_Required actions_:
1. From the passage on the advantages of colder temperatures, copy out everything from "Advantages of Colder" down to "pulses are present.".
2. Translate this sentence from the passage on the advantages of colder temperatures into Spanish: "Some quantum systems rely on properties only revealed at low temperatures."
3. According to the passage on the advantages of colder temperatures, below what must superconducting materials be held in order to remain superconducting?

_Exercise passage_:
_ _ _ _
Advantages of Colder Temperatures
There are many advantages to cooling of quantum systems, whose importance depends on the specific qubit modality and the device scale. The most important include the ability to:
- Suppress unwanted excitations: Consider the discrete energy levels of a quantum system. Thermal fluctuations can ‘kick’ a qubit out of its ground state, spoiling the ongoing quantum computation. A cold enough system has a temperature which cannot produce an energy large enough to bridge this gap, and these kicks are exponentially rare.
- Shrink Randomness- Johnson Noise: The amplitude of this noise drops with dropping temperature. This is essential for small signal readout, especially where microwave pulses are present.
- Quiet Supporting Electronics: Control hardware required for quantum systems will also exhibit random Johnson noise dependent on T. For some systems, this noise has to be minimized to the extreme to allow for practical signal readout. Consider the electrical control hardware necessary for superconducting qubit systems. In many cases, some front-end electronics must be placed within the dilution refrigerator, as these devices require millikelvin temperatures to achieve the resolution often required.
- Exotic Properties: Some quantum systems rely on properties only revealed at low temperatures. A popular example are superconducting materials, which must be held below their critical temperature in order to remain superconducting.
_ _ _ _
_Supplied information_:
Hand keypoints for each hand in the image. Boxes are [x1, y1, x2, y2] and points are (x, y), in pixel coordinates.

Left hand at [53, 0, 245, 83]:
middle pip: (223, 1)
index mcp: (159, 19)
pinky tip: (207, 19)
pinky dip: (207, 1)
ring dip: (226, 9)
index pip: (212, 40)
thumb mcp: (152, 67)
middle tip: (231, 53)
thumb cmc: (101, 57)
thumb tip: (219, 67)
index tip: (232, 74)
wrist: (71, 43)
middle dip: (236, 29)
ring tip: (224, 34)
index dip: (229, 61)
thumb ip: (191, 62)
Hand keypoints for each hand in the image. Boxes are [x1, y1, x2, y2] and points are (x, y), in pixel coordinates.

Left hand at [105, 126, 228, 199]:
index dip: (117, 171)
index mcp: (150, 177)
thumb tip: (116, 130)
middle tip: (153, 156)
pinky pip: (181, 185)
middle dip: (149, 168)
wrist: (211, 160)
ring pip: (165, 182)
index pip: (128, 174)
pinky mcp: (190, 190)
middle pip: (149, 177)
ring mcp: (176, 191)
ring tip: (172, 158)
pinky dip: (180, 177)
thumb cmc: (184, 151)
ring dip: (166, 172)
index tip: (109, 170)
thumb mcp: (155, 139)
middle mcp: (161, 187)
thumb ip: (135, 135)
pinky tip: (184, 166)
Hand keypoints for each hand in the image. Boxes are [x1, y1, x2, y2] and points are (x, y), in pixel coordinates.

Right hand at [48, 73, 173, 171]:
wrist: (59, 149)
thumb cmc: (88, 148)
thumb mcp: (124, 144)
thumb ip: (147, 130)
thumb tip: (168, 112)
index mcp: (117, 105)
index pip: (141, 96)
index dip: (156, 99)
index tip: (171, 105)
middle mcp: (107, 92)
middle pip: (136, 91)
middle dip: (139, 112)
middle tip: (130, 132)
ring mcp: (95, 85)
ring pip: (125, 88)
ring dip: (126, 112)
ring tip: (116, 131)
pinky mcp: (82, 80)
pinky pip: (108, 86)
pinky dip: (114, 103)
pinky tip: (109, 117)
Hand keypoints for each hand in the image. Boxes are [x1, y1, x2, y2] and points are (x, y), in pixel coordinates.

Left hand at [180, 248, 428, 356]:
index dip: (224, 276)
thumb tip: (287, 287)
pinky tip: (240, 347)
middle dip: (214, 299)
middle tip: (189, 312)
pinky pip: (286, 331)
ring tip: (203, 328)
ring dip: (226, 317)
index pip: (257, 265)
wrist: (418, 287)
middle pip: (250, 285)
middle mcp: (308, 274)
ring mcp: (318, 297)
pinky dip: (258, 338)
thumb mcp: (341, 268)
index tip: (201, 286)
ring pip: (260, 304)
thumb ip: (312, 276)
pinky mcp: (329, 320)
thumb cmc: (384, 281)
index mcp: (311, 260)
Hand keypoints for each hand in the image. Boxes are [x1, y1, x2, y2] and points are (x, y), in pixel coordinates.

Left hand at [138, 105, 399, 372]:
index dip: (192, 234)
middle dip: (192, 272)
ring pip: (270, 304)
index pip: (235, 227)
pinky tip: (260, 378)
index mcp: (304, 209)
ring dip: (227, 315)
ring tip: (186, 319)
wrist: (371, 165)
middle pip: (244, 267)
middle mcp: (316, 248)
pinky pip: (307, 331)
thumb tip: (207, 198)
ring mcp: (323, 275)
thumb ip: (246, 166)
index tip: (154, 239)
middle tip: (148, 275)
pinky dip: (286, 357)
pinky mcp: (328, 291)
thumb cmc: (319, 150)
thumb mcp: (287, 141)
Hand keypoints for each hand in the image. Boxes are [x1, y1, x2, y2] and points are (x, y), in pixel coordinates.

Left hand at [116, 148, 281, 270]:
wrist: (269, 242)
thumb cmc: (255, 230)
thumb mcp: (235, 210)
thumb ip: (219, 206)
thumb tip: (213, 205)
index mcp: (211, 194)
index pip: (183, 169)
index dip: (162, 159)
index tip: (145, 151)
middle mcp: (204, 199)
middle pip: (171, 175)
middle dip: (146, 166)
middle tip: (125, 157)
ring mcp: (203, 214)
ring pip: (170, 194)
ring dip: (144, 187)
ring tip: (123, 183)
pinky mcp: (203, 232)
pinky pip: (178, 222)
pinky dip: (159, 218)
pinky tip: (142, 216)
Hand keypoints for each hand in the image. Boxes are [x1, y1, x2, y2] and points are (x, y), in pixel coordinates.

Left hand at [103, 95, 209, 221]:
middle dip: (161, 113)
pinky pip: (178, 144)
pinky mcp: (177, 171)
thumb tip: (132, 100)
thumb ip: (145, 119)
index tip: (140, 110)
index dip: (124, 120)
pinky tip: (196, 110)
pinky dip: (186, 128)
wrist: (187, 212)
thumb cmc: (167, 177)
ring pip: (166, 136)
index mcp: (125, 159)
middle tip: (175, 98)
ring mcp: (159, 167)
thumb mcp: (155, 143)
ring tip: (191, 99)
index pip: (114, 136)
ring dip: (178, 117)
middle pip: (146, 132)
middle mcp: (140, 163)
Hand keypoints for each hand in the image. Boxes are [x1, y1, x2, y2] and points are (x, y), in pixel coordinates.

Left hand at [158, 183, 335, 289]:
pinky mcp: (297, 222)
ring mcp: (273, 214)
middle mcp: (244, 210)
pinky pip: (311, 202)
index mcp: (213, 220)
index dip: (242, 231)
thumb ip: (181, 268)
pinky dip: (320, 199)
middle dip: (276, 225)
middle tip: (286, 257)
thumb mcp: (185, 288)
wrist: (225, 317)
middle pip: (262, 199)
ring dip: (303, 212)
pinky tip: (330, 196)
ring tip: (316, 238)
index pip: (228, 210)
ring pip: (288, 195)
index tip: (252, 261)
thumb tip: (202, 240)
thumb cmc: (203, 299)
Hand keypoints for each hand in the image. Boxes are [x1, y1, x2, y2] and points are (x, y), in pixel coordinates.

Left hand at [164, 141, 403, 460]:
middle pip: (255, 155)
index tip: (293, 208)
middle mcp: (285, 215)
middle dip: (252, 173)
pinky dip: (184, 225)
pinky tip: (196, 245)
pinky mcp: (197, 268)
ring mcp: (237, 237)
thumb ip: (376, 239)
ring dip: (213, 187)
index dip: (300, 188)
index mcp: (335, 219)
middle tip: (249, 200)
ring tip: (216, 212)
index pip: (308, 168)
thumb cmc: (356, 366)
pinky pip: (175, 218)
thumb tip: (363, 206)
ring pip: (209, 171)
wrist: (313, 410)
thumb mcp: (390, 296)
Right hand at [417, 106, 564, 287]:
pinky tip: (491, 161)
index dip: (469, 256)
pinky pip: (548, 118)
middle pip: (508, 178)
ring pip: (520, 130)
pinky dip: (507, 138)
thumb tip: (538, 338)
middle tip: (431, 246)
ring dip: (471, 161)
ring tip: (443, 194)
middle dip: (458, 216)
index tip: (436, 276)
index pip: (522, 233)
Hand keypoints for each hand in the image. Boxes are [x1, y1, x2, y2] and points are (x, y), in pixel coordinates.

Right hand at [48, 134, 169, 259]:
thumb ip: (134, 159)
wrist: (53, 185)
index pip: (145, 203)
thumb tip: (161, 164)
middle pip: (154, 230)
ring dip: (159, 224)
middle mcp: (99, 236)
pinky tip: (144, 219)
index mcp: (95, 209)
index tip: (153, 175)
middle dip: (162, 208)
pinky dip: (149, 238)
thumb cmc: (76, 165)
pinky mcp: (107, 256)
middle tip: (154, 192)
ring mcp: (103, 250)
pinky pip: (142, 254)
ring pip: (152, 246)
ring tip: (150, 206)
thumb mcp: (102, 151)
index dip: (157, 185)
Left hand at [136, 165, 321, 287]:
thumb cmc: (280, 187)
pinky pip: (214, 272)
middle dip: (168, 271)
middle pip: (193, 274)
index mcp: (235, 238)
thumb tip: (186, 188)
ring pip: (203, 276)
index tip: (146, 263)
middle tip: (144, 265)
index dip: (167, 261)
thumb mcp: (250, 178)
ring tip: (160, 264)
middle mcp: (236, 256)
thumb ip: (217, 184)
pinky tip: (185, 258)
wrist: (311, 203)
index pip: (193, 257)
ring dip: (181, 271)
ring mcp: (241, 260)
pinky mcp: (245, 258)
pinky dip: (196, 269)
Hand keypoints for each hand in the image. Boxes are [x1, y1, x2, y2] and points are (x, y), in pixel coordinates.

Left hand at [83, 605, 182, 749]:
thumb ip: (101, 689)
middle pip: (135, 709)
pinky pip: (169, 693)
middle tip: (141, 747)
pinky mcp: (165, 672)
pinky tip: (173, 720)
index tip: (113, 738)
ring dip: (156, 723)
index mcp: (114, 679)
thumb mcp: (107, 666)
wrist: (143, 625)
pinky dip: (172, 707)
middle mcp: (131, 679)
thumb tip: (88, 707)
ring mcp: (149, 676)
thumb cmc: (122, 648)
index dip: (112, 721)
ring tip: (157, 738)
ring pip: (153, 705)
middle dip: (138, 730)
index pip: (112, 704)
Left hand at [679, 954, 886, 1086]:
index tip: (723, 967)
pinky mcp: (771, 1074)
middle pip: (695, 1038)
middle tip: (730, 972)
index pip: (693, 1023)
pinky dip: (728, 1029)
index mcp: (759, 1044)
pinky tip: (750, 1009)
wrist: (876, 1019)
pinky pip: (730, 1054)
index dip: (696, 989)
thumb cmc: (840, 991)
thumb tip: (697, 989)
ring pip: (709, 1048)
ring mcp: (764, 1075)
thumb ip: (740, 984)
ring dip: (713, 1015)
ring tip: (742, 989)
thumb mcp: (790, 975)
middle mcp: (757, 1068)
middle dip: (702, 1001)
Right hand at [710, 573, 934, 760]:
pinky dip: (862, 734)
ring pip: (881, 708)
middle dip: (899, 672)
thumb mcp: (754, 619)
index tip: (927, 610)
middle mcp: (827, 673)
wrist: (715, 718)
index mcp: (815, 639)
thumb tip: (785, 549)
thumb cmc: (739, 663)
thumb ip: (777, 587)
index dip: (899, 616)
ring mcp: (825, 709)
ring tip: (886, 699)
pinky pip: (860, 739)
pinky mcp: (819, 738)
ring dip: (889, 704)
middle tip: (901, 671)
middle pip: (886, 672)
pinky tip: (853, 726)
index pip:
_ _ _ _
_Results by task_:
1.
Advantages of Colder Temperatures
There are many advantages to cooling of quantum systems, whose importance depends on the specific qubit modality and the device scale. The most important include the ability to:
- Suppress unwanted excitations: Consider the discrete energy levels of a quantum system. Thermal fluctuations can ‘kick’ a qubit out of its ground state, spoiling the ongoing quantum computation. A cold enough system has a temperature which cannot produce an energy large enough to bridge this gap, and these kicks are exponentially rare.
- Shrink Randomness- Johnson Noise: The amplitude of this noise drops with dropping temperature. This is essential for small signal readout, especially where microwave pulses are present.

2. Algunos sistemas cuánticos dependen de propiedades que solo se revelan a bajas temperaturas.

3. Their critical temperature.